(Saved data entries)
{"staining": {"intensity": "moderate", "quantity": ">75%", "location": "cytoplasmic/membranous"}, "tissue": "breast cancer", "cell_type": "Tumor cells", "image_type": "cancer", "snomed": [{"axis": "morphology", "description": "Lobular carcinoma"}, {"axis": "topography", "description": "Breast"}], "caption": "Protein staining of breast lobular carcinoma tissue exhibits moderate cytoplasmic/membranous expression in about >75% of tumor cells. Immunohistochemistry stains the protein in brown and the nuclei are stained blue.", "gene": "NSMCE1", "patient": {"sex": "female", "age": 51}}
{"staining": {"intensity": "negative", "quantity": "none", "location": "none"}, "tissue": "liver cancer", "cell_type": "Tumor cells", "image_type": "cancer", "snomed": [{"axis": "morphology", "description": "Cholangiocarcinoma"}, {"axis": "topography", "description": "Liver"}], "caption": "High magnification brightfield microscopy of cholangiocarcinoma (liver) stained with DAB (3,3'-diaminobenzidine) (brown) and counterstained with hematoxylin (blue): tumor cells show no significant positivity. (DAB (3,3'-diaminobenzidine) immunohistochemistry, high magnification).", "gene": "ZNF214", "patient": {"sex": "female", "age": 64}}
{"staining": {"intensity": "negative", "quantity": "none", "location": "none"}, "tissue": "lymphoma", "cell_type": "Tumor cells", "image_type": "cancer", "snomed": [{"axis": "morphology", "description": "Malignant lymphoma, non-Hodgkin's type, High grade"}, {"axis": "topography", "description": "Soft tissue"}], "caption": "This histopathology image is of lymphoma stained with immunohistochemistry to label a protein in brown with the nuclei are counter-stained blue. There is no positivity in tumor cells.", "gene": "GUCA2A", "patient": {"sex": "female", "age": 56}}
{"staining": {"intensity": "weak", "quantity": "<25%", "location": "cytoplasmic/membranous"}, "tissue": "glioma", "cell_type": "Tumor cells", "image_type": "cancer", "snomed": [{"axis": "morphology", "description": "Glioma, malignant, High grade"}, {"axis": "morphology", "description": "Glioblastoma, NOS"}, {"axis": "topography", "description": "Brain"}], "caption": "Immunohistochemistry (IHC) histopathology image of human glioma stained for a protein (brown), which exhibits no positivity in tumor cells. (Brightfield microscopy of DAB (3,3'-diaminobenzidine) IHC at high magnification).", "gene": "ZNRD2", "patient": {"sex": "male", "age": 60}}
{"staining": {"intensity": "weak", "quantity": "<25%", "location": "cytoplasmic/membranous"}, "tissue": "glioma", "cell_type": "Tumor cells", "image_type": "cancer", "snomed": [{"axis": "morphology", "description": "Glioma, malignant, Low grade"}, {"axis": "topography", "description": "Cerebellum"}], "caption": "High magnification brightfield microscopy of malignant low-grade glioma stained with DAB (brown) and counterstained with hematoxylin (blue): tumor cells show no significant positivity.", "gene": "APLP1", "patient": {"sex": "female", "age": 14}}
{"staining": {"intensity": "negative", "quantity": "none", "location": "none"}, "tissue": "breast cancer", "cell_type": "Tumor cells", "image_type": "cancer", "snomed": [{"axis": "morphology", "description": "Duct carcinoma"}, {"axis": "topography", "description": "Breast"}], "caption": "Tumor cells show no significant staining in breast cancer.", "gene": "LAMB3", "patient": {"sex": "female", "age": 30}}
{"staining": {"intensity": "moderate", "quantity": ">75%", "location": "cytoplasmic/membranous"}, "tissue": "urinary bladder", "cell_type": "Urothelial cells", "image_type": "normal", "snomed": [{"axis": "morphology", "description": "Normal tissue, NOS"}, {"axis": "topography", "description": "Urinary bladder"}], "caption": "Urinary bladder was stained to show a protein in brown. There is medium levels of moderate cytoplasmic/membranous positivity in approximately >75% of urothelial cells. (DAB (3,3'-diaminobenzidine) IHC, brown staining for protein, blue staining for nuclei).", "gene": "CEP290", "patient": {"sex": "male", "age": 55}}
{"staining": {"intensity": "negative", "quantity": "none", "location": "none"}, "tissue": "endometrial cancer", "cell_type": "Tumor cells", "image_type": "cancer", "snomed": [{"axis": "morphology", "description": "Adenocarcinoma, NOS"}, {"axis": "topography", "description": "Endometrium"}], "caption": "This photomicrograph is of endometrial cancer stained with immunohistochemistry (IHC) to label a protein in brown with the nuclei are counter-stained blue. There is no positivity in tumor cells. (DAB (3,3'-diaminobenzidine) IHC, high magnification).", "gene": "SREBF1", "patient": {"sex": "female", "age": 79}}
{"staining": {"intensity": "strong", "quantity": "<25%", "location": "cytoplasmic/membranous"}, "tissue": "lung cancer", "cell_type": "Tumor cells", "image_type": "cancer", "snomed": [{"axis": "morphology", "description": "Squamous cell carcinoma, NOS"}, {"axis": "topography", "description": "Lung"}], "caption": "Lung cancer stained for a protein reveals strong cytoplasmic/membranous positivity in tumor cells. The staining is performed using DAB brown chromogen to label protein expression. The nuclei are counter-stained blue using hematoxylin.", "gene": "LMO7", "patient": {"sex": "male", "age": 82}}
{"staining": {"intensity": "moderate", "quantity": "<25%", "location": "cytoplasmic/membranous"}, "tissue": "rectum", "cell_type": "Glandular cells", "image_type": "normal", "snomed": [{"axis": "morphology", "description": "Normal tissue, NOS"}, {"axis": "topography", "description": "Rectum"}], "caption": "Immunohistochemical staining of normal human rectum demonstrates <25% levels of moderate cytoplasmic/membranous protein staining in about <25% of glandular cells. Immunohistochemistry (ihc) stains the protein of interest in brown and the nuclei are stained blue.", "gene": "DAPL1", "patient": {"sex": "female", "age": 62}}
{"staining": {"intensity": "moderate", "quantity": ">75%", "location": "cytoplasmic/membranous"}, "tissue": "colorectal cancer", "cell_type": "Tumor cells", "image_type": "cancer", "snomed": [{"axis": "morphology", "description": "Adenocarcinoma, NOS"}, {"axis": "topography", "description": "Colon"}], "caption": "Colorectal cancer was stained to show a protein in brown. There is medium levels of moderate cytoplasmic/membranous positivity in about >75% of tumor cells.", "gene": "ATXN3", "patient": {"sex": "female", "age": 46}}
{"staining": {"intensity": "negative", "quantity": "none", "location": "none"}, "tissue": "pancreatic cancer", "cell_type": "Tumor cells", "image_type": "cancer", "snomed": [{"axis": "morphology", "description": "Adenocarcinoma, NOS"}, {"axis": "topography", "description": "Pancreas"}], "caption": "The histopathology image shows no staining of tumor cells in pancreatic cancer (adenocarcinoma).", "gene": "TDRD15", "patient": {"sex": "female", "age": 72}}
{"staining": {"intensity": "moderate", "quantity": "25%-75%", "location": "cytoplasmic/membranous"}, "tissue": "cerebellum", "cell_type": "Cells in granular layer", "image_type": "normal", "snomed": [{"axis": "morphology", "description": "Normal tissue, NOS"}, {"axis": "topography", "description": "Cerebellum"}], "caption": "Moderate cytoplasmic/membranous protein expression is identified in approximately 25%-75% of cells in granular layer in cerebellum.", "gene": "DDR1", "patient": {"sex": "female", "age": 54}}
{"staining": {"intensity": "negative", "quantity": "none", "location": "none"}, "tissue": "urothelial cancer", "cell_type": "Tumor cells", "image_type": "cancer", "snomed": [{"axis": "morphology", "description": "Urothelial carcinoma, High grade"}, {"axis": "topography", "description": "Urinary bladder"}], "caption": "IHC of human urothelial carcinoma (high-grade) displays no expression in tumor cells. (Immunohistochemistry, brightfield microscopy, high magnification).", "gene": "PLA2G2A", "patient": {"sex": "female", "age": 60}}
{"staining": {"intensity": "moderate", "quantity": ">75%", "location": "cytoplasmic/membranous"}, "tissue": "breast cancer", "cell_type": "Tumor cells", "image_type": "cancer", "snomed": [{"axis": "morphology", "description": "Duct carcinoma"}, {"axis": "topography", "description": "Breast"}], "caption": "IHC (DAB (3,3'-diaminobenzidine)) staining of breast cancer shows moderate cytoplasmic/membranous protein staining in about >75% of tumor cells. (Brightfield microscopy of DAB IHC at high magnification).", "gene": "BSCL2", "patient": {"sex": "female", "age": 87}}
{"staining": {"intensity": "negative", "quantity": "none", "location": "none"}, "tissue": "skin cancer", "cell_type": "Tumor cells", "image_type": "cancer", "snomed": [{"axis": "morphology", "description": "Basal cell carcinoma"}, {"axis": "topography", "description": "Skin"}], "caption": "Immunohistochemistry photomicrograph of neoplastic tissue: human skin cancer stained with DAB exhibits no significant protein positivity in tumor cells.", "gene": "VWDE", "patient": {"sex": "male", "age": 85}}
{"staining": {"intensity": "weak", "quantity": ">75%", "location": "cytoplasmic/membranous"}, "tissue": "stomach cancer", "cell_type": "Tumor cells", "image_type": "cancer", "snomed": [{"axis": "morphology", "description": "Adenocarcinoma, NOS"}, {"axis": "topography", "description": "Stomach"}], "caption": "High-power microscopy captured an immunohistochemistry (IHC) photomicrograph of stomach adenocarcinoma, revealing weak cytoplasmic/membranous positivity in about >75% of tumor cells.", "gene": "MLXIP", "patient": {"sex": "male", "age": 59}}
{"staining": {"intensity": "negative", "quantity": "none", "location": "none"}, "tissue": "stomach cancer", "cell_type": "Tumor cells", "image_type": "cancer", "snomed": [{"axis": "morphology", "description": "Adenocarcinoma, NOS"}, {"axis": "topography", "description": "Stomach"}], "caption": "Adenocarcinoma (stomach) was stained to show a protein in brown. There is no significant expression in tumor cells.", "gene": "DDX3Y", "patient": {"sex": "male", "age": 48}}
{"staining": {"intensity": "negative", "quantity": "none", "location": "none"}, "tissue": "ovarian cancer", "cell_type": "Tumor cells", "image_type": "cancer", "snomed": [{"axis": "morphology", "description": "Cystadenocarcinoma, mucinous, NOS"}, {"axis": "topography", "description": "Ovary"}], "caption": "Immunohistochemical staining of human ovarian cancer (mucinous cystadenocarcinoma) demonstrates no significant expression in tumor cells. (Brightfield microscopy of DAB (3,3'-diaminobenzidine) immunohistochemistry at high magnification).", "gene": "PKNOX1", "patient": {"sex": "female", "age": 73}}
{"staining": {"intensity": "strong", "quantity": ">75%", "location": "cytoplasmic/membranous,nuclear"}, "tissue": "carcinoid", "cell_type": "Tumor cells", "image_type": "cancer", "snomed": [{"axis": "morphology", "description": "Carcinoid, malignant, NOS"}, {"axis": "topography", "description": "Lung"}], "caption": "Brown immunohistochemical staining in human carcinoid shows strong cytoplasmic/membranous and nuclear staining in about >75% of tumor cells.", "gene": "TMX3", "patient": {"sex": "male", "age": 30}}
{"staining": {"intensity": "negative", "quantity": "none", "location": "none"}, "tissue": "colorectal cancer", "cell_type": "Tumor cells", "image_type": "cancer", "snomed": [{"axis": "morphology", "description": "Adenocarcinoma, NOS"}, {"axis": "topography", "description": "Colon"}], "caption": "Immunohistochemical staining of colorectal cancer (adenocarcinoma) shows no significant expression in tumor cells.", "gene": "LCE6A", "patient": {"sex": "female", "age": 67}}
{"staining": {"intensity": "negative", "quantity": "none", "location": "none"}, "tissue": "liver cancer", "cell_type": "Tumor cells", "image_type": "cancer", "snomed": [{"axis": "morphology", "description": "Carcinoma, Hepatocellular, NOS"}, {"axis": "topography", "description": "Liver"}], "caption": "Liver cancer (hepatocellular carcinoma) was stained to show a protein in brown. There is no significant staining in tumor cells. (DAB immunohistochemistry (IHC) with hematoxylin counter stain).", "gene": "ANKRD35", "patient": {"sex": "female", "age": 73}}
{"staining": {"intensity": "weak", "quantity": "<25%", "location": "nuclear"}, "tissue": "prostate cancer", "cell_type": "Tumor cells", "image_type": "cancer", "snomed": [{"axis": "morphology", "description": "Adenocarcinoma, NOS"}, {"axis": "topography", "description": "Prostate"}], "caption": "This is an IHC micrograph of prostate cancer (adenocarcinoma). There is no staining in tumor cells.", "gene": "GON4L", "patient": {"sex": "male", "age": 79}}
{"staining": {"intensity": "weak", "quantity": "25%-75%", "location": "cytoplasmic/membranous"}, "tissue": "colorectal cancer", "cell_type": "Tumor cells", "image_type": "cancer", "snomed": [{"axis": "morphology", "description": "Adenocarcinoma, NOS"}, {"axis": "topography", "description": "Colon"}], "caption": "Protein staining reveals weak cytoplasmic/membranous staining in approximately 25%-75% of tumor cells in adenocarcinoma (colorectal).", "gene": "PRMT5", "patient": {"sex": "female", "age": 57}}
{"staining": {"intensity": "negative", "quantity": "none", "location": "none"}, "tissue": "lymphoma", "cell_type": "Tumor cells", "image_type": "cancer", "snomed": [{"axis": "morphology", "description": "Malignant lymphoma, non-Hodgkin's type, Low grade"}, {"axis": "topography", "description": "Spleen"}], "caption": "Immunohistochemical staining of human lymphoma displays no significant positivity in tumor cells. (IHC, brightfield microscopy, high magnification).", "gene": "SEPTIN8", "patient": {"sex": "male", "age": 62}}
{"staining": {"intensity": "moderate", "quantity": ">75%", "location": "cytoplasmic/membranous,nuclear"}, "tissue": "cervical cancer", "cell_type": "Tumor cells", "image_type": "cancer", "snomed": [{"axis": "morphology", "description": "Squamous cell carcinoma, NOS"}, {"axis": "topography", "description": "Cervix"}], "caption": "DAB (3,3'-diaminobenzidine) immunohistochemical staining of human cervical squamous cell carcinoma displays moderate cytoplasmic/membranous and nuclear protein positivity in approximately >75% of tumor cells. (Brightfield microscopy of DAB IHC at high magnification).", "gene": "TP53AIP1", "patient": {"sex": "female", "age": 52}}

» How to complete this task: For the word "Duct", how many lines in the records above contain it? Answer with the number and nothing else.

» Answer to this problem: 2